- [EXERCISE AIM]
The data should be restated word for word, in full.

*** Begin section ***

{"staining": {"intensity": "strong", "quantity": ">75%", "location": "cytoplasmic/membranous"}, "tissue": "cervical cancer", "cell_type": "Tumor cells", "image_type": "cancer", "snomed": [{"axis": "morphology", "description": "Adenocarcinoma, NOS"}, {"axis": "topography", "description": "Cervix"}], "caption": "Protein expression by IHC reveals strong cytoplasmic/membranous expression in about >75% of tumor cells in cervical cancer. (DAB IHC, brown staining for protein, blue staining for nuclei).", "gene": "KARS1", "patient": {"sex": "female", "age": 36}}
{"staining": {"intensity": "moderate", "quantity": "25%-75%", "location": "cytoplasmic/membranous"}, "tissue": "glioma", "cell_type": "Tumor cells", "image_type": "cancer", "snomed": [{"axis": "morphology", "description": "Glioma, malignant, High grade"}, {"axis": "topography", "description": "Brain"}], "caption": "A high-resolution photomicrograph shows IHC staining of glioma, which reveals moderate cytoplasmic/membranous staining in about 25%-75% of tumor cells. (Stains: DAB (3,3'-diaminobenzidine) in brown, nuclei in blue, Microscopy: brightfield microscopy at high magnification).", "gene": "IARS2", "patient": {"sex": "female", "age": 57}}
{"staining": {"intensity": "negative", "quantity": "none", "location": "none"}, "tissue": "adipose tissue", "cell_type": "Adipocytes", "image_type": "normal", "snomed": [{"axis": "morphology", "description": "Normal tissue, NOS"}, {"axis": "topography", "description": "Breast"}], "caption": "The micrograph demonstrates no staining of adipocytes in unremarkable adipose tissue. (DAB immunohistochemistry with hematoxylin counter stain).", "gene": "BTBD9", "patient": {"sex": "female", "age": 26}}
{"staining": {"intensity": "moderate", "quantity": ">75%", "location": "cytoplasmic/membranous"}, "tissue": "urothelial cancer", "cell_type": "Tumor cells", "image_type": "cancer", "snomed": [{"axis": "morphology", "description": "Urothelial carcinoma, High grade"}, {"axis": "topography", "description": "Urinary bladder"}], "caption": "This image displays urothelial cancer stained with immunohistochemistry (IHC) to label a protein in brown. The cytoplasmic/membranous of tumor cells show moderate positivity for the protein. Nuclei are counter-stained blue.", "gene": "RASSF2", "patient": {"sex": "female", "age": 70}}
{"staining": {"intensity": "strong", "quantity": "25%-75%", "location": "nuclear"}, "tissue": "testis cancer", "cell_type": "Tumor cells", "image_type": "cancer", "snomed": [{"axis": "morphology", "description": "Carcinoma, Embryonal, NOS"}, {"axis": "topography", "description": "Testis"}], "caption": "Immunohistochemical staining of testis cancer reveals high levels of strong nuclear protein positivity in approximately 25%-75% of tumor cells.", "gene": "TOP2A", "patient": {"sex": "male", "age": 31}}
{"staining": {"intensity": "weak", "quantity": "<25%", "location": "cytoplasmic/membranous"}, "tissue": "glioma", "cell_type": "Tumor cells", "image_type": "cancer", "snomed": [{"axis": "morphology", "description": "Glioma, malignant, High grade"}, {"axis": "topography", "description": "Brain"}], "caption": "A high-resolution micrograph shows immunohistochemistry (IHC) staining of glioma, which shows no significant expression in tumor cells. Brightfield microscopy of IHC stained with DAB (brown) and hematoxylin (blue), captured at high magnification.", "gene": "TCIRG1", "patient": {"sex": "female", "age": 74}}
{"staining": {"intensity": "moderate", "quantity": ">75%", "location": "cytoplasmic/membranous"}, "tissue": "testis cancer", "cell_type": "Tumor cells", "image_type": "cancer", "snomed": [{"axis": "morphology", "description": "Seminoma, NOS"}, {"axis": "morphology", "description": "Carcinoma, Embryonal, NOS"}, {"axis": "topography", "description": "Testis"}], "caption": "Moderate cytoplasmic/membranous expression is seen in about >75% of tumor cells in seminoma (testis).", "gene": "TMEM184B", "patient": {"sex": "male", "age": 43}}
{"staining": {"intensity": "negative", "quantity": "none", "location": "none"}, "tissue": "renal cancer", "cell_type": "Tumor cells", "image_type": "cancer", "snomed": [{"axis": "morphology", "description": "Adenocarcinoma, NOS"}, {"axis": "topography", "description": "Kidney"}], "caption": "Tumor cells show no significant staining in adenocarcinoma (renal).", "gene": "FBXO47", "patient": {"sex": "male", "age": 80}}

*** End section ***

- [EXPECTED ANSWER]
{"staining": {"intensity": "strong", "quantity": ">75%", "location": "cytoplasmic/membranous"}, "tissue": "cervical cancer", "cell_type": "Tumor cells", "image_type": "cancer", "snomed": [{"axis": "morphology", "description": "Adenocarcinoma, NOS"}, {"axis": "topography", "description": "Cervix"}], "caption": "Protein expression by IHC reveals strong cytoplasmic/membranous expression in about >75% of tumor cells in cervical cancer. (DAB IHC, brown staining for protein, blue staining for nuclei).", "gene": "KARS1", "patient": {"sex": "female", "age": 36}}
{"staining": {"intensity": "moderate", "quantity": "25%-75%", "location": "cytoplasmic/membranous"}, "tissue": "glioma", "cell_type": "Tumor cells", "image_type": "cancer", "snomed": [{"axis": "morphology", "description": "Glioma, malignant, High grade"}, {"axis": "topography", "description": "Brain"}], "caption": "A high-resolution photomicrograph shows IHC staining of glioma, which reveals moderate cytoplasmic/membranous staining in about 25%-75% of tumor cells. (Stains: DAB (3,3'-diaminobenzidine) in brown, nuclei in blue, Microscopy: brightfield microscopy at high magnification).", "gene": "IARS2", "patient": {"sex": "female", "age": 57}}
{"staining": {"intensity": "negative", "quantity": "none", "location": "none"}, "tissue": "adipose tissue", "cell_type": "Adipocytes", "image_type": "normal", "snomed": [{"axis": "morphology", "description": "Normal tissue, NOS"}, {"axis": "topography", "description": "Breast"}], "caption": "The micrograph demonstrates no staining of adipocytes in unremarkable adipose tissue. (DAB immunohistochemistry with hematoxylin counter stain).", "gene": "BTBD9", "patient": {"sex": "female", "age": 26}}
{"staining": {"intensity": "moderate", "quantity": ">75%", "location": "cytoplasmic/membranous"}, "tissue": "urothelial cancer", "cell_type": "Tumor cells", "image_type": "cancer", "snomed": [{"axis": "morphology", "description": "Urothelial carcinoma, High grade"}, {"axis": "topography", "description": "Urinary bladder"}], "caption": "This image displays urothelial cancer stained with immunohistochemistry (IHC) to label a protein in brown. The cytoplasmic/membranous of tumor cells show moderate positivity for the protein. Nuclei are counter-stained blue.", "gene": "RASSF2", "patient": {"sex": "female", "age": 70}}
{"staining": {"intensity": "strong", "quantity": "25%-75%", "location": "nuclear"}, "tissue": "testis cancer", "cell_type": "Tumor cells", "image_type": "cancer", "snomed": [{"axis": "morphology", "description": "Carcinoma, Embryonal, NOS"}, {"axis": "topography", "description": "Testis"}], "caption": "Immunohistochemical staining of testis cancer reveals high levels of strong nuclear protein positivity in approximately 25%-75% of tumor cells.", "gene": "TOP2A", "patient": {"sex": "male", "age": 31}}
{"staining": {"intensity": "weak", "quantity": "<25%", "location": "cytoplasmic/membranous"}, "tissue": "glioma", "cell_type": "Tumor cells", "image_type": "cancer", "snomed": [{"axis": "morphology", "description": "Glioma, malignant, High grade"}, {"axis": "topography", "description": "Brain"}], "caption": "A high-resolution micrograph shows immunohistochemistry (IHC) staining of glioma, which shows no significant expression in tumor cells. Brightfield microscopy of IHC stained with DAB (brown) and hematoxylin (blue), captured at high magnification.", "gene": "TCIRG1", "patient": {"sex": "female", "age": 74}}
{"staining": {"intensity": "moderate", "quantity": ">75%", "location": "cytoplasmic/membranous"}, "tissue": "testis cancer", "cell_type": "Tumor cells", "image_type": "cancer", "snomed": [{"axis": "morphology", "description": "Seminoma, NOS"}, {"axis": "morphology", "description": "Carcinoma, Embryonal, NOS"}, {"axis": "topography", "description": "Testis"}], "caption": "Moderate cytoplasmic/membranous expression is seen in about >75% of tumor cells in seminoma (testis).", "gene": "TMEM184B", "patient": {"sex": "male", "age": 43}}
{"staining": {"intensity": "negative", "quantity": "none", "location": "none"}, "tissue": "renal cancer", "cell_type": "Tumor cells", "image_type": "cancer", "snomed": [{"axis": "morphology", "description": "Adenocarcinoma, NOS"}, {"axis": "topography", "description": "Kidney"}], "caption": "Tumor cells show no significant staining in adenocarcinoma (renal).", "gene": "FBXO47", "patient": {"sex": "male", "age": 80}}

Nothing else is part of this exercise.